YOUR GOAL: Reproduce the listing below exactly, minus its pictures.

########################################

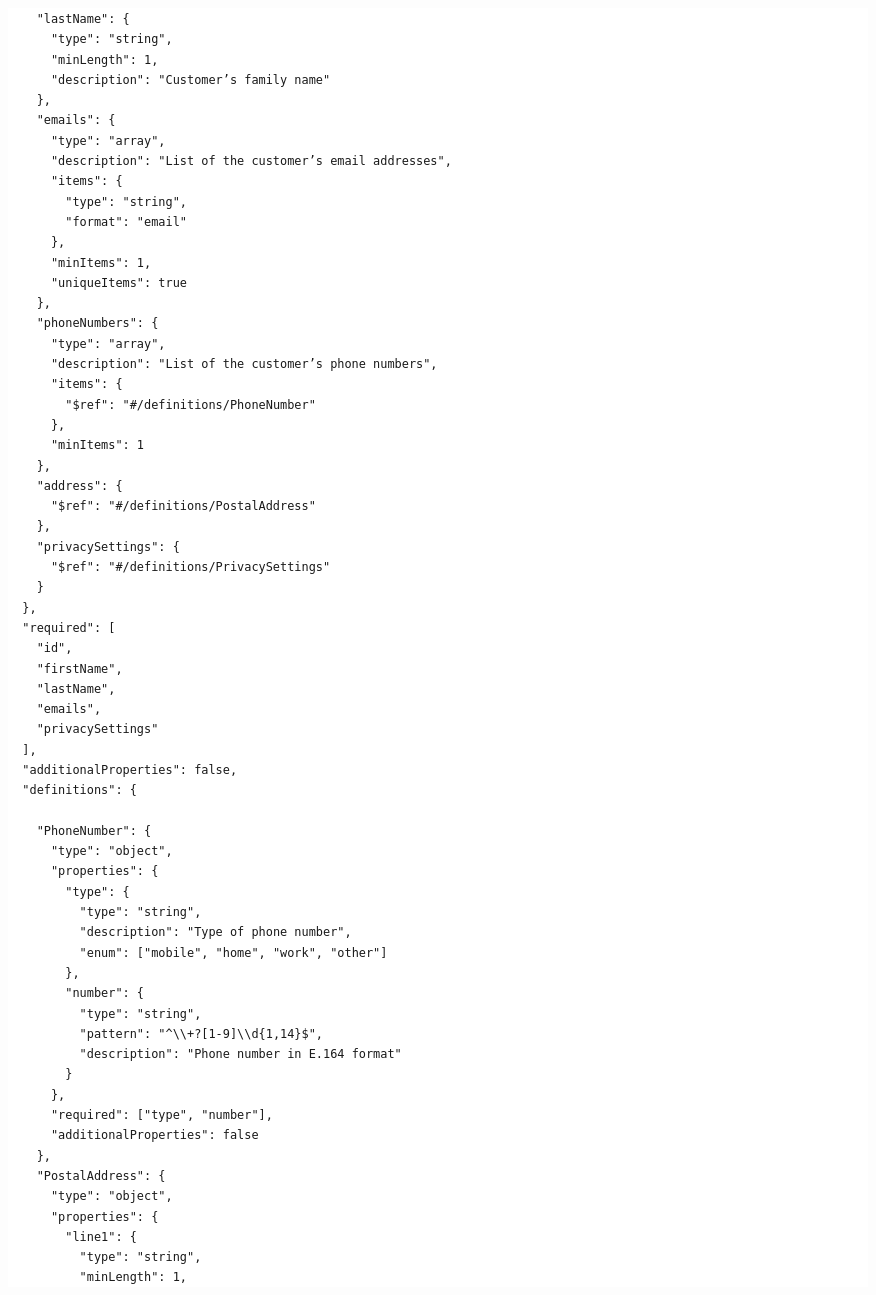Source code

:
 ```
    "lastName": {
      "type": "string",
      "minLength": 1,
      "description": "Customer’s family name"
    },
    "emails": {
      "type": "array",
      "description": "List of the customer’s email addresses",
      "items": {
        "type": "string",
        "format": "email"
      },
      "minItems": 1,
      "uniqueItems": true
    },
    "phoneNumbers": {
      "type": "array",
      "description": "List of the customer’s phone numbers",
      "items": {
        "$ref": "#/definitions/PhoneNumber"
      },
      "minItems": 1
    },
    "address": {
      "$ref": "#/definitions/PostalAddress"
    },
    "privacySettings": {
      "$ref": "#/definitions/PrivacySettings"
    }
  },
  "required": [
    "id",
    "firstName",
    "lastName",
    "emails",
    "privacySettings"
  ],
  "additionalProperties": false,
  "definitions": {

    "PhoneNumber": {
      "type": "object",
      "properties": {
        "type": {
          "type": "string",
          "description": "Type of phone number",
          "enum": ["mobile", "home", "work", "other"]
        },
        "number": {
          "type": "string",
          "pattern": "^\\+?[1-9]\\d{1,14}$",
          "description": "Phone number in E.164 format"
        }
      },
      "required": ["type", "number"],
      "additionalProperties": false
    },
    "PostalAddress": {
      "type": "object",
      "properties": {
        "line1": {
          "type": "string",
          "minLength": 1,
```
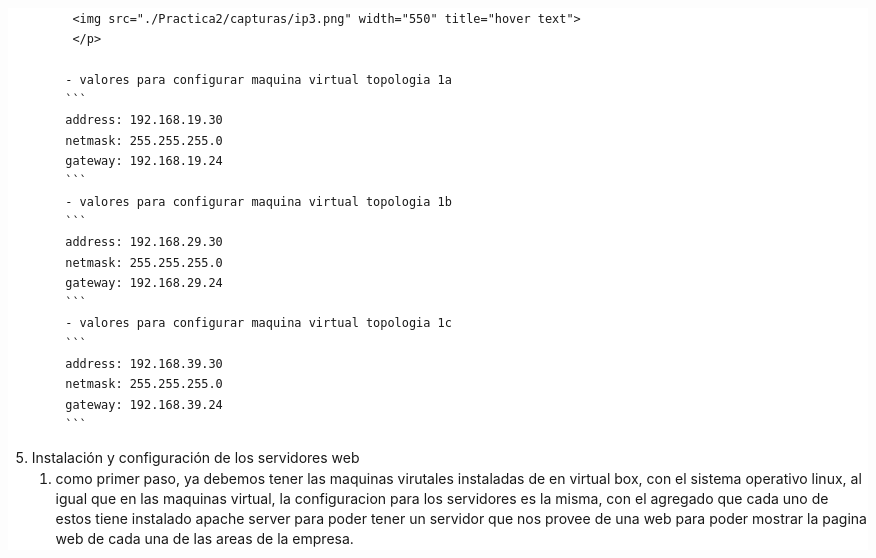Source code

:              <img src="./Practica2/capturas/ip3.png" width="550" title="hover text">
             </p>

            - valores para configurar maquina virtual topologia 1a
            ```
            address: 192.168.19.30
            netmask: 255.255.255.0
            gateway: 192.168.19.24
            ```
            - valores para configurar maquina virtual topologia 1b
            ```
            address: 192.168.29.30
            netmask: 255.255.255.0
            gateway: 192.168.29.24
            ```
            - valores para configurar maquina virtual topologia 1c
            ```
            address: 192.168.39.30
            netmask: 255.255.255.0
            gateway: 192.168.39.24
            ```
5. Instalación y configuración de los servidores web
    1. como primer paso, ya debemos tener las maquinas virutales instaladas de en virtual box, con el sistema operativo linux, al igual que en las maquinas virtual, la configuracion para los servidores es la misma, con el agregado que cada uno de estos tiene instalado apache server para poder tener un servidor que nos provee de una web para poder mostrar la pagina web de cada una de las areas de la empresa.
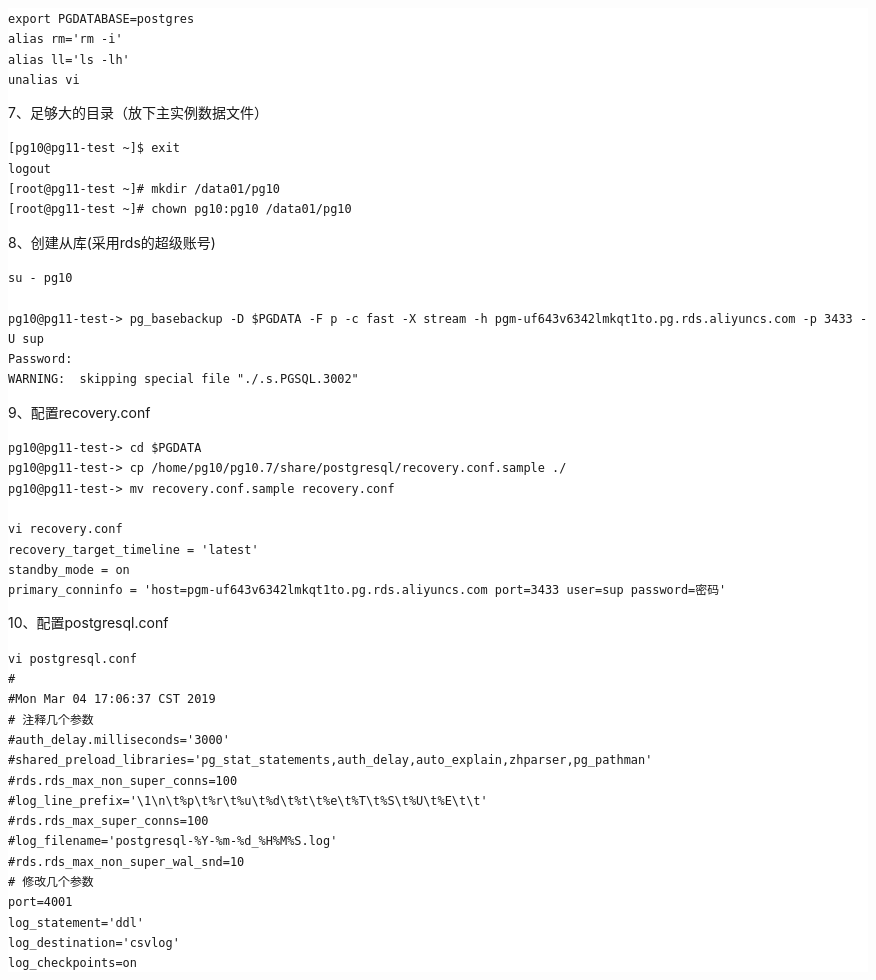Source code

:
 ```  
export PGDATABASE=postgres  
alias rm='rm -i'  
alias ll='ls -lh'  
unalias vi  
```  
  
7、足够大的目录（放下主实例数据文件）  
  
```  
[pg10@pg11-test ~]$ exit  
logout  
[root@pg11-test ~]# mkdir /data01/pg10  
[root@pg11-test ~]# chown pg10:pg10 /data01/pg10  
```  
  
  
8、创建从库(采用rds的超级账号)  
  
```  
su - pg10  
  
pg10@pg11-test-> pg_basebackup -D $PGDATA -F p -c fast -X stream -h pgm-uf643v6342lmkqt1to.pg.rds.aliyuncs.com -p 3433 -U sup   
Password:   
WARNING:  skipping special file "./.s.PGSQL.3002"  
```  
  
9、配置recovery.conf  
  
```  
pg10@pg11-test-> cd $PGDATA  
pg10@pg11-test-> cp /home/pg10/pg10.7/share/postgresql/recovery.conf.sample ./  
pg10@pg11-test-> mv recovery.conf.sample recovery.conf  
  
vi recovery.conf  
recovery_target_timeline = 'latest'  
standby_mode = on  
primary_conninfo = 'host=pgm-uf643v6342lmkqt1to.pg.rds.aliyuncs.com port=3433 user=sup password=密码'  
```  
  
10、配置postgresql.conf  
  
```  
vi postgresql.conf  
#  
#Mon Mar 04 17:06:37 CST 2019  
# 注释几个参数  
#auth_delay.milliseconds='3000'  
#shared_preload_libraries='pg_stat_statements,auth_delay,auto_explain,zhparser,pg_pathman'  
#rds.rds_max_non_super_conns=100  
#log_line_prefix='\1\n\t%p\t%r\t%u\t%d\t%t\t%e\t%T\t%S\t%U\t%E\t\t'  
#rds.rds_max_super_conns=100  
#log_filename='postgresql-%Y-%m-%d_%H%M%S.log'  
#rds.rds_max_non_super_wal_snd=10  
# 修改几个参数  
port=4001  
log_statement='ddl'  
log_destination='csvlog'  
log_checkpoints=on   
```  
  
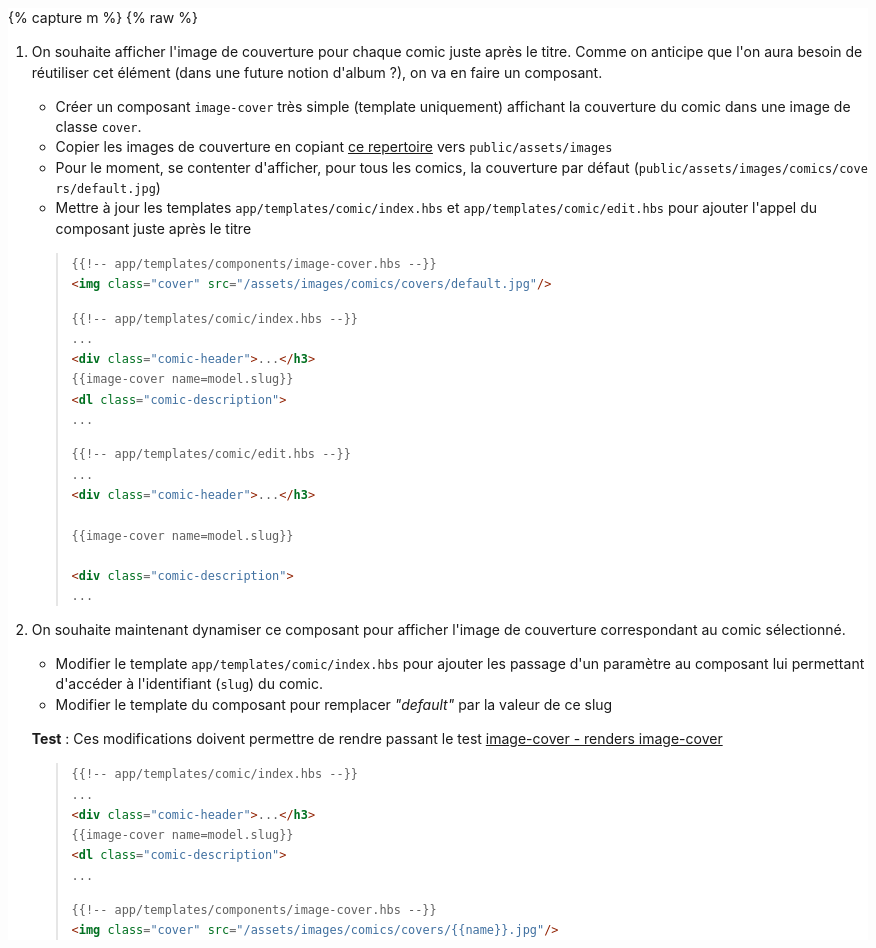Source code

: <div class="work answer">
  {% capture m %}
  {% raw %}

1. On souhaite afficher l'image de couverture pour chaque comic juste après le titre.
   Comme on anticipe que l'on aura besoin de réutiliser cet élément (dans une future notion d'album ?), on va en faire un composant.
   * Créer un composant `image-cover` très simple (template uniquement) affichant la couverture du comic dans une image de classe `cover`.
   * Copier les images de couverture en copiant [ce repertoire](https://github.com/bmeurant/ember-training/tree/master/public/assets/images) vers ``public/assets/images``
   * Pour le moment, se contenter d'afficher, pour tous les comics, la couverture par défaut (``public/assets/images/comics/covers/default.jpg``) 
   * Mettre à jour les templates ``app/templates/comic/index.hbs`` et ``app/templates/comic/edit.hbs`` pour ajouter l'appel du composant juste après le titre 
   
   > ```html
   > {{!-- app/templates/components/image-cover.hbs --}}
   > <img class="cover" src="/assets/images/comics/covers/default.jpg"/>
   > ```
   >
   > ```html
   > {{!-- app/templates/comic/index.hbs --}}
   > ... 
   > <div class="comic-header">...</h3>
   > {{image-cover name=model.slug}}
   > <dl class="comic-description">
   > ...
   > ```
   >
   > ```html
   > {{!-- app/templates/comic/edit.hbs --}}
   > ... 
   > <div class="comic-header">...</h3>
   >
   > {{image-cover name=model.slug}}
   >
   > <div class="comic-description">
   > ...
   > ```

1. On souhaite maintenant dynamiser ce composant pour afficher l'image de couverture correspondant au comic sélectionné.
   * Modifier le template ``app/templates/comic/index.hbs`` pour ajouter les passage d'un paramètre au composant lui permettant d'accéder à l'identifiant (`slug`) du comic.
   * Modifier le template du composant pour remplacer *"default"* par la valeur de ce slug
   
   **Test** : Ces modifications doivent permettre de rendre passant le test [image-cover - renders image-cover](https://github.com/bmeurant/ember-training/blob/components-tests/tests/integration/components/image-cover-test.js#L8)
   
   > ```html
   > {{!-- app/templates/comic/index.hbs --}}
   > ... 
   > <div class="comic-header">...</h3>
   > {{image-cover name=model.slug}}
   > <dl class="comic-description">
   > ...
   > ```
   > 
   > ```html
   > {{!-- app/templates/components/image-cover.hbs --}}
   > <img class="cover" src="/assets/images/comics/covers/{{name}}.jpg"/>
   > ```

########################################

ANSWER TO THIS EXERCISE:
Source code

:
 ```
    "lastName": {
      "type": "string",
      "minLength": 1,
      "description": "Customer’s family name"
    },
    "emails": {
      "type": "array",
      "description": "List of the customer’s email addresses",
      "items": {
        "type": "string",
        "format": "email"
      },
      "minItems": 1,
      "uniqueItems": true
    },
    "phoneNumbers": {
      "type": "array",
      "description": "List of the customer’s phone numbers",
      "items": {
        "$ref": "#/definitions/PhoneNumber"
      },
      "minItems": 1
    },
    "address": {
      "$ref": "#/definitions/PostalAddress"
    },
    "privacySettings": {
      "$ref": "#/definitions/PrivacySettings"
    }
  },
  "required": [
    "id",
    "firstName",
    "lastName",
    "emails",
    "privacySettings"
  ],
  "additionalProperties": false,
  "definitions": {

    "PhoneNumber": {
      "type": "object",
      "properties": {
        "type": {
          "type": "string",
          "description": "Type of phone number",
          "enum": ["mobile", "home", "work", "other"]
        },
        "number": {
          "type": "string",
          "pattern": "^\\+?[1-9]\\d{1,14}$",
          "description": "Phone number in E.164 format"
        }
      },
      "required": ["type", "number"],
      "additionalProperties": false
    },
    "PostalAddress": {
      "type": "object",
      "properties": {
        "line1": {
          "type": "string",
          "minLength": 1,
```
Source code

:              <img src="./Practica2/capturas/ip3.png" width="550" title="hover text">
             </p>

            - valores para configurar maquina virtual topologia 1a
            ```
            address: 192.168.19.30
            netmask: 255.255.255.0
            gateway: 192.168.19.24
            ```
            - valores para configurar maquina virtual topologia 1b
            ```
            address: 192.168.29.30
            netmask: 255.255.255.0
            gateway: 192.168.29.24
            ```
            - valores para configurar maquina virtual topologia 1c
            ```
            address: 192.168.39.30
            netmask: 255.255.255.0
            gateway: 192.168.39.24
            ```
5. Instalación y configuración de los servidores web
    1. como primer paso, ya debemos tener las maquinas virutales instaladas de en virtual box, con el sistema operativo linux, al igual que en las maquinas virtual, la configuracion para los servidores es la misma, con el agregado que cada uno de estos tiene instalado apache server para poder tener un servidor que nos provee de una web para poder mostrar la pagina web de cada una de las areas de la empresa.
Source code

:
 ```  
export PGDATABASE=postgres  
alias rm='rm -i'  
alias ll='ls -lh'  
unalias vi  
```  
  
7、足够大的目录（放下主实例数据文件）  
  
```  
[pg10@pg11-test ~]$ exit  
logout  
[root@pg11-test ~]# mkdir /data01/pg10  
[root@pg11-test ~]# chown pg10:pg10 /data01/pg10  
```  
  
  
8、创建从库(采用rds的超级账号)  
  
```  
su - pg10  
  
pg10@pg11-test-> pg_basebackup -D $PGDATA -F p -c fast -X stream -h pgm-uf643v6342lmkqt1to.pg.rds.aliyuncs.com -p 3433 -U sup   
Password:   
WARNING:  skipping special file "./.s.PGSQL.3002"  
```  
  
9、配置recovery.conf  
  
```  
pg10@pg11-test-> cd $PGDATA  
pg10@pg11-test-> cp /home/pg10/pg10.7/share/postgresql/recovery.conf.sample ./  
pg10@pg11-test-> mv recovery.conf.sample recovery.conf  
  
vi recovery.conf  
recovery_target_timeline = 'latest'  
standby_mode = on  
primary_conninfo = 'host=pgm-uf643v6342lmkqt1to.pg.rds.aliyuncs.com port=3433 user=sup password=密码'  
```  
  
10、配置postgresql.conf  
  
```  
vi postgresql.conf  
#  
#Mon Mar 04 17:06:37 CST 2019  
# 注释几个参数  
#auth_delay.milliseconds='3000'  
#shared_preload_libraries='pg_stat_statements,auth_delay,auto_explain,zhparser,pg_pathman'  
#rds.rds_max_non_super_conns=100  
#log_line_prefix='\1\n\t%p\t%r\t%u\t%d\t%t\t%e\t%T\t%S\t%U\t%E\t\t'  
#rds.rds_max_super_conns=100  
#log_filename='postgresql-%Y-%m-%d_%H%M%S.log'  
#rds.rds_max_non_super_wal_snd=10  
# 修改几个参数  
port=4001  
log_statement='ddl'  
log_destination='csvlog'  
log_checkpoints=on   
```  
  
Source code

: <div class="work answer">
  {% capture m %}
  {% raw %}

1. On souhaite afficher l'image de couverture pour chaque comic juste après le titre.
   Comme on anticipe que l'on aura besoin de réutiliser cet élément (dans une future notion d'album ?), on va en faire un composant.
   * Créer un composant `image-cover` très simple (template uniquement) affichant la couverture du comic dans une image de classe `cover`.
   * Copier les images de couverture en copiant [ce repertoire](https://github.com/bmeurant/ember-training/tree/master/public/assets/images) vers ``public/assets/images``
   * Pour le moment, se contenter d'afficher, pour tous les comics, la couverture par défaut (``public/assets/images/comics/covers/default.jpg``) 
   * Mettre à jour les templates ``app/templates/comic/index.hbs`` et ``app/templates/comic/edit.hbs`` pour ajouter l'appel du composant juste après le titre 
   
   > ```html
   > {{!-- app/templates/components/image-cover.hbs --}}
   > <img class="cover" src="/assets/images/comics/covers/default.jpg"/>
   > ```
   >
   > ```html
   > {{!-- app/templates/comic/index.hbs --}}
   > ... 
   > <div class="comic-header">...</h3>
   > {{image-cover name=model.slug}}
   > <dl class="comic-description">
   > ...
   > ```
   >
   > ```html
   > {{!-- app/templates/comic/edit.hbs --}}
   > ... 
   > <div class="comic-header">...</h3>
   >
   > {{image-cover name=model.slug}}
   >
   > <div class="comic-description">
   > ...
   > ```

1. On souhaite maintenant dynamiser ce composant pour afficher l'image de couverture correspondant au comic sélectionné.
   * Modifier le template ``app/templates/comic/index.hbs`` pour ajouter les passage d'un paramètre au composant lui permettant d'accéder à l'identifiant (`slug`) du comic.
   * Modifier le template du composant pour remplacer *"default"* par la valeur de ce slug
   
   **Test** : Ces modifications doivent permettre de rendre passant le test [image-cover - renders image-cover](https://github.com/bmeurant/ember-training/blob/components-tests/tests/integration/components/image-cover-test.js#L8)
   
   > ```html
   > {{!-- app/templates/comic/index.hbs --}}
   > ... 
   > <div class="comic-header">...</h3>
   > {{image-cover name=model.slug}}
   > <dl class="comic-description">
   > ...
   > ```
   > 
   > ```html
   > {{!-- app/templates/components/image-cover.hbs --}}
   > <img class="cover" src="/assets/images/comics/covers/{{name}}.jpg"/>
   > ```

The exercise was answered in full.